To summarize, a multitude of irrefutable facts confront us:

  1. Global food production has been declining
  2. Fertilizer index PRICES have declined
  3. Bio-fuel demand has doubled since 1975 and expected to double again by 2015, which shifts food supplies from people to energy
  4. Agricultural trade is growing less slowly than other trade
  5. Industrialized countries are major exporters
  6. DEVELOPING countries remain major importers
  7. Food markets are volatile and climate change will exacerbate this extant problem
  8. New land into production unlikely – increase must come from increased production
  9. Expansion of WATER is limited, if at all, while renewable, water is not expandable
  10. Agriculture is seen globally as the ‘bad guy’ because of water use and pollution – a decline in AVAILABLE water for agriculture is occurring and will likely continue (how do you reduce water use and increase yield?)
  11. R&D expenditures have plunged globally since 1990, even going negative in rich countries since 1991.

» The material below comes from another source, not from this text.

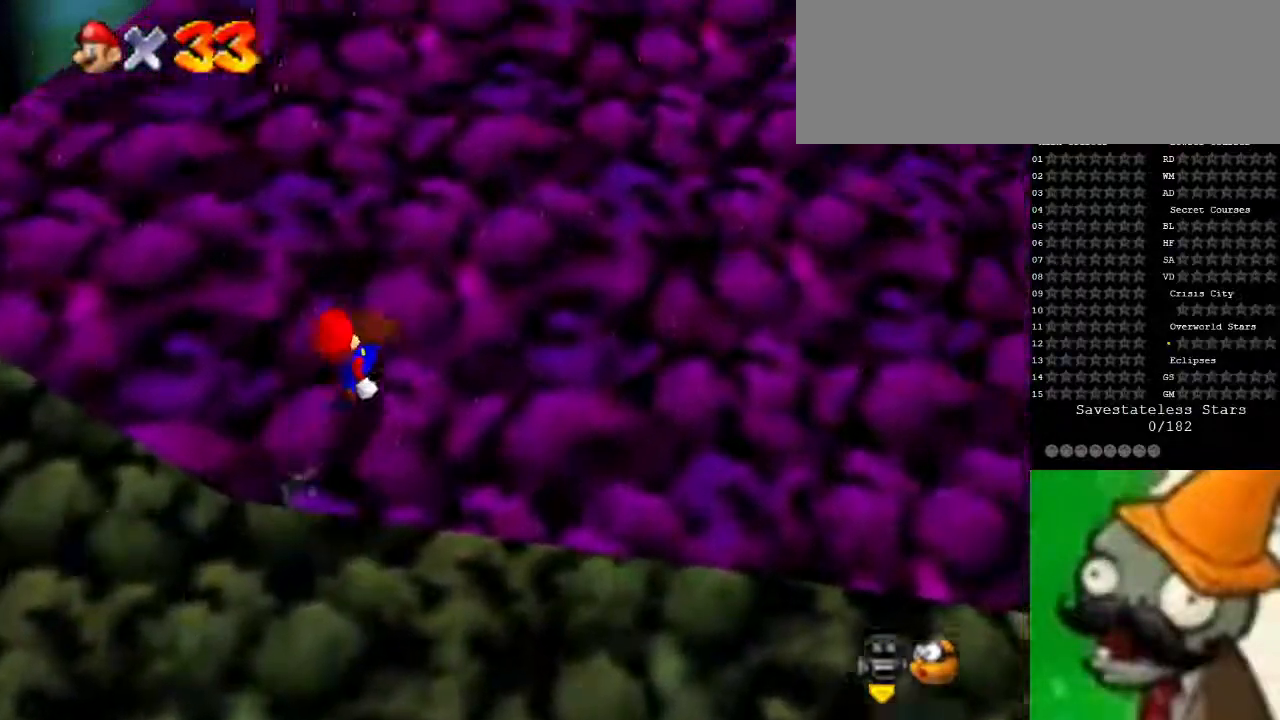
{"keys": ["g", "right", "space", "up"], "events": [[133, "g", "down"], [200, "g", "up"], [333, "g", "down"], [400, "g", "up"], [500, "g", "down"]]}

A recent ICA (Intelligence Community Assessment report – ICA 2012-08, 2 February 2012) had it all wrong. The report suggests that simple and inexpensive water management improvements in agriculture, including improved irrigation practices and land-leveling and new technologies for water application will greatly help to a great extent increased food needs. As noted from above, such processes will not accomplish that task; they are only a minor part of a much larger, interconnected system that few understand well enough to mitigate what will come assuming they had authority to do so.

Food security, in conjunctive interdependency with water security (see Water Security: Conflicts, Threats, and Policies by Tindall and Campbell) will become, next to water, the most critical issue for peace and stability in the world. Asia and Africa initially will be most impacted with potential implications for war. Further, developing countries cannot afford the latest irrigation technologies and mechanized improvements in agriculture. This is why trade growth rates are so important; it must grow rapidly, as well as be combined with investment in agricultural development and R&D. There are many other issues involved that there is insufficient ROOM to address herein.